BtM II: Nochmals Täterschaft/Teilnahme beim Handel, oder: Anforderungen an die Beweiswürdigung

Bild von Nattanan Kanchanaprat auf Pixabay

Und als zweite Entscheidung heute dann noch einmal eine zu Täterschaft und Teilnahme beim Handel mit Betäubungsmitteln. Das OLG Stuttgart nimmt im OLG Stuttgart, Beschl. v. 04.07.2022 – 4 Rv 25 Ss 983/21 – dazu und vor allem zur Beweiswürdigung Stellung.

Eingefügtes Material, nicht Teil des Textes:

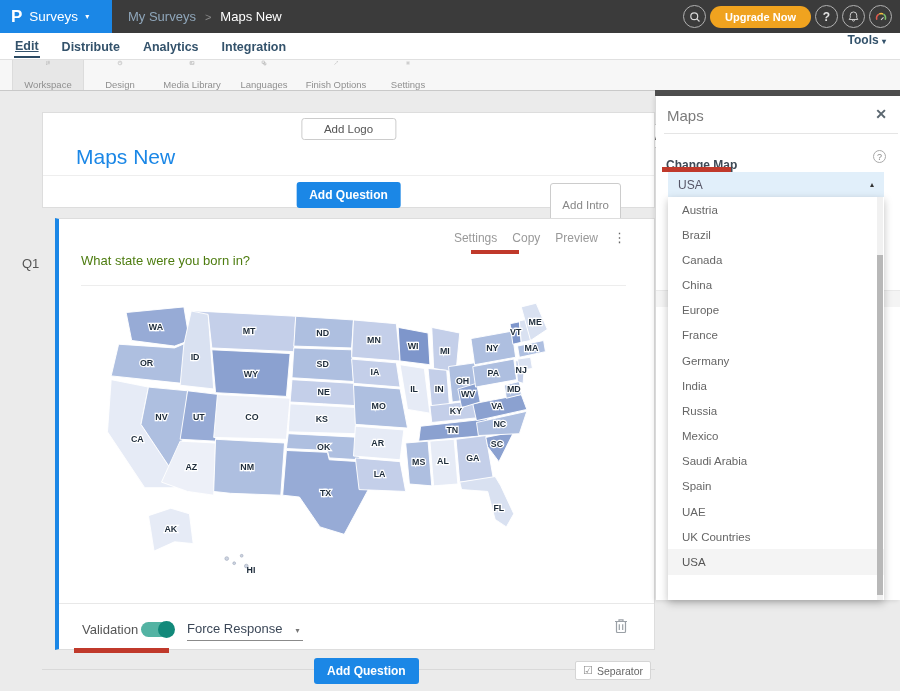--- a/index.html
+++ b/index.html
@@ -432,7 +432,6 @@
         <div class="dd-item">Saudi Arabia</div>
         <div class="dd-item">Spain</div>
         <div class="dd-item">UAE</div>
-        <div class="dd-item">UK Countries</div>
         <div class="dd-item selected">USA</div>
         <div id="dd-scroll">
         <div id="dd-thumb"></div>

Die Angeklagten sind vom LG u.a. wegen unerlaubten Handeltreibens mit Betäubungsmitteln in nicht geringer Menge verurteilt worden. Dagegen die Revision, die Erfolg hatte:

„Die Revision des Angeklagten ist zulässig und hat (zumindest vorläufig) auch in der Sache Erfolg. Denn die Strafkammer hat die Annahme mittäterschaftlichen Handelns nicht hinreichend begründet.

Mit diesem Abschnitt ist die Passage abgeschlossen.